(Exercise A)
In the thesis abstract on eucalyptus growth models, copy out the passage from "Most existing growth" to "growth within stands.".
(Exercise B)
Using the thesis abstract on eucalyptus growth models, decide whether each statement agrees with it. Answer yes or no for each and quote the words that settle it.
(i) Pinus radiata makes up about 90% of the net stocked plantation area in New Zealand.
(ii) Process-based models need only a small amount of data.
(iii) The mature-stand model for E. globoidea was developed from plentiful data.
(Exercise C)
Carry on the thesis abstract on eucalyptus growth models from its last sentence.

(Selected extract)
* * * *

Hybrid growth models for Eucalyptus globoidea and E. bosistoana : explaining within and between site variability.
Degree GrantorUniversity of Canterbury
Degree NameDoctor of Philosophy
Plantation forests play a major role in satisfying many forestry needs such as demand for wood and different ecosystem services, which are projected to increase in the future. In New Zealand, the plantation forestry industry is dominated by Pinus radiata, which comprise approximately 90% of the net stocked area. Diversification of the New Zealand plantation forest estate by introducing new species is prudent, especially in arid parts of the country where Pinus radiata growth cannot achieve its full potential. Several Eucalyptus species are potential alternatives to Pinus radiata. However, there is currently very little information on their growth dynamics.
Forest growth and yield models are used to understand the growth dynamics of forest trees and are generally mensurational models for mature stands created from inventory data that span several years. Growth models of plantation trees at juvenile ages can generate information useful for plantation establishment, but such models are rarely created. Although mensurational growth and yield models project and create useful information to help management decisions, they provide little understanding of ecophysiological tree growth process. However, ecophysiological process information is important, especially in young plantations. This information can be created through process-based models, but these models are data intensive. Therefore, combining the two modelling approaches through hybridisation can give access to both mensurational and process- based modelling information, without violating basic growth and yield modelling assumptions.
Most existing growth and yield models are developed at stand level or individual tree-level, and productivity of the site is assumed to be homogenous due to silvicultural management and site preparation practices. However, in most sites growth is not homogenous throughout, especially juvenile plantation growth. Therefore, it is important to explore the factors affecting plantation growth within stands.
This doctoral thesis investigates and develops models that include within and between stand factors for juvenile Eucalyptus bosistoana and Eucalyptus globoidea by using a hybrid ecophysiological modelling approach. The study further tests and compares different hybridisation approaches. It concludes with a preliminary mature-stand mensurational growth and yield model for E. globoidea, developed from sparse available data by use of algebraic difference approach (ADA) equations.

* * * *

(Source material)
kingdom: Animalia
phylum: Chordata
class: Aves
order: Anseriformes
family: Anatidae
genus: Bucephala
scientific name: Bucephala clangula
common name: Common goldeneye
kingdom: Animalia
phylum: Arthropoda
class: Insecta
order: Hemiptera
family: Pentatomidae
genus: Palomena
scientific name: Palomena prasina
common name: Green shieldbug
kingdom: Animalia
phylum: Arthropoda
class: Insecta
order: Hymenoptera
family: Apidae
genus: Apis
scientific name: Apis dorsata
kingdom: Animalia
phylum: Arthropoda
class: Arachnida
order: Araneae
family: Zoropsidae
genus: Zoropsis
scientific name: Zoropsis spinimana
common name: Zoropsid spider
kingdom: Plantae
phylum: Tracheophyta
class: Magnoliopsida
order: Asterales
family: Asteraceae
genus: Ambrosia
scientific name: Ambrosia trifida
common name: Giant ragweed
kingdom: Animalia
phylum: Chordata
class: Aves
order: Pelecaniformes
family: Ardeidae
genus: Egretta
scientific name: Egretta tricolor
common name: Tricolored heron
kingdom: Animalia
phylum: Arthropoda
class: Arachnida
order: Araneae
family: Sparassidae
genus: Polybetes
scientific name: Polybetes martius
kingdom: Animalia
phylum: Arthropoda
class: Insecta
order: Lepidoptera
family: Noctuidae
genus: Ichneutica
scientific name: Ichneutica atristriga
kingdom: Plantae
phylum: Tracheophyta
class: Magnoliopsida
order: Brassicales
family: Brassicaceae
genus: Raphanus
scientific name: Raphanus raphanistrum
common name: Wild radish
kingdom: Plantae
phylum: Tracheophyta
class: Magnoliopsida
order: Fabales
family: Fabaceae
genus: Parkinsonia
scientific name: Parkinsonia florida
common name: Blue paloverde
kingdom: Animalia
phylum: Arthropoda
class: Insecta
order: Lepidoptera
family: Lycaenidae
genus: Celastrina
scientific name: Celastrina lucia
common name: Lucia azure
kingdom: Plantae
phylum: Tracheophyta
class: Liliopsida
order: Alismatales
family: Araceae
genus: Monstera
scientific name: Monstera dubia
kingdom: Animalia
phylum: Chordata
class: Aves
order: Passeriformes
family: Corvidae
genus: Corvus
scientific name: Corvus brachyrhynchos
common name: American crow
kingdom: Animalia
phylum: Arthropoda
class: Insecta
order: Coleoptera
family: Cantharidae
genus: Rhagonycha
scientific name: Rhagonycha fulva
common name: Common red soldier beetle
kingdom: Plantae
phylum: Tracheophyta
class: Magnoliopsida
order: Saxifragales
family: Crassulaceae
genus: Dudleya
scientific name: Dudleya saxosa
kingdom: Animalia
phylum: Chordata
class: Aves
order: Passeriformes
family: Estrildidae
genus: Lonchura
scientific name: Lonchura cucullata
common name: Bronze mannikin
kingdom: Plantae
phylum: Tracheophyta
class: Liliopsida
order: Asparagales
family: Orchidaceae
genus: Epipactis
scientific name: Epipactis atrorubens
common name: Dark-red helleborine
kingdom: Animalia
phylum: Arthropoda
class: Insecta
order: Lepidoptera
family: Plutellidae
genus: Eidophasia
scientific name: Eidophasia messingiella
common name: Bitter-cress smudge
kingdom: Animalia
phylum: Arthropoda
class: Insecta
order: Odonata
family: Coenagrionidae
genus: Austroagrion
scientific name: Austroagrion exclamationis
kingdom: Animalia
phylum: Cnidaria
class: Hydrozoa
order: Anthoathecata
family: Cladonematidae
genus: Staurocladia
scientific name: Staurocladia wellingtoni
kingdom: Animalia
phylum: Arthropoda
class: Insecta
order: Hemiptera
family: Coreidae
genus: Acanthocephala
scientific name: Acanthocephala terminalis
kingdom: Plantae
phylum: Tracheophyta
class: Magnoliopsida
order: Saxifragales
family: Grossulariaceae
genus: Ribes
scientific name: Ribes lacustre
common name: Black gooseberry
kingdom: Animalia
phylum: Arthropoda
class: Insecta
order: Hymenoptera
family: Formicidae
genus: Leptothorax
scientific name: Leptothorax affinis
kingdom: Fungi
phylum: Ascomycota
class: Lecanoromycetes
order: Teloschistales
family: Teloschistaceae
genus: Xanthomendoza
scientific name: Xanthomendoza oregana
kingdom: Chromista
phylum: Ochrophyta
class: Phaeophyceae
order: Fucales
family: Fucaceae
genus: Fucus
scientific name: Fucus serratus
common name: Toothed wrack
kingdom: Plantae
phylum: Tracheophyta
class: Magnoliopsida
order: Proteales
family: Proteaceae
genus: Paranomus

* * * *

(Written response A)
Most existing growth and yield models are developed at stand level or individual tree-level, and productivity of the site is assumed to be homogenous due to silvicultural management and site preparation practices. However, in most sites growth is not homogenous throughout, especially juvenile plantation growth. Therefore, it is important to explore the factors affecting plantation growth within stands.

(Written response B)
(i) Yes: "comprise approximately 90% of the net stocked area"
(ii) No: "these models are data intensive"
(iii) No: "developed from sparse available data"

(Written response C)
The availability of high-resolution digital elevation models (DEMs) is inadequate for rural New Zealand, including the unproductive ex-pastoral lands where this study is sited. However, it is important to have high-resolution DEMs for hybrid ecophysiological study of growth and yield. Filed surveys conducted with global positioning system (GPS) receivers, can be an efficient, useful and simple method for creating high-resolution DEMs. This study reports on an optimisation procedure for producing DEMs by comparing three non-geostatistical interpolation procedures carried out with field collected GNSS data. Results show that the ANUDEM interpolation algorithm produced DEMs with the highest accuracy. The study also reports that data density influences final DEM resolution.
Within-stand height growth and survival proportion models indicate that topographic, wind exposure, morphometric protection, position index, and distance from ridge top significantly influenced juvenile height growth and survival proportion. These topographic indices were also found to be significant for between-site juvenile height growth and survival proportion, along with temperature. Overall, each of the final models had high precision and minimal bias, therefore they can predict juvenile tree height yield and survival proportion well.
Potentially useable light sum equations (PULSE) with augmented topographic indices were better than PULSE alone, or traditional hybridisation approaches, for explaining between-site growth. In addition to height growth and survival predictions, these hybrid models offer many other uses, including generating useful ecophysiological information, and they offer an improved understanding of tree growth processes.
Finally, the preliminary mensurational growth and yield models for E. globoidea were developed to project growth over time with high precision and minimal error. These models create useful growth dynamics information for forest managers, as well as suggesting future research avenues for growing Eucalyptus in New Zealand.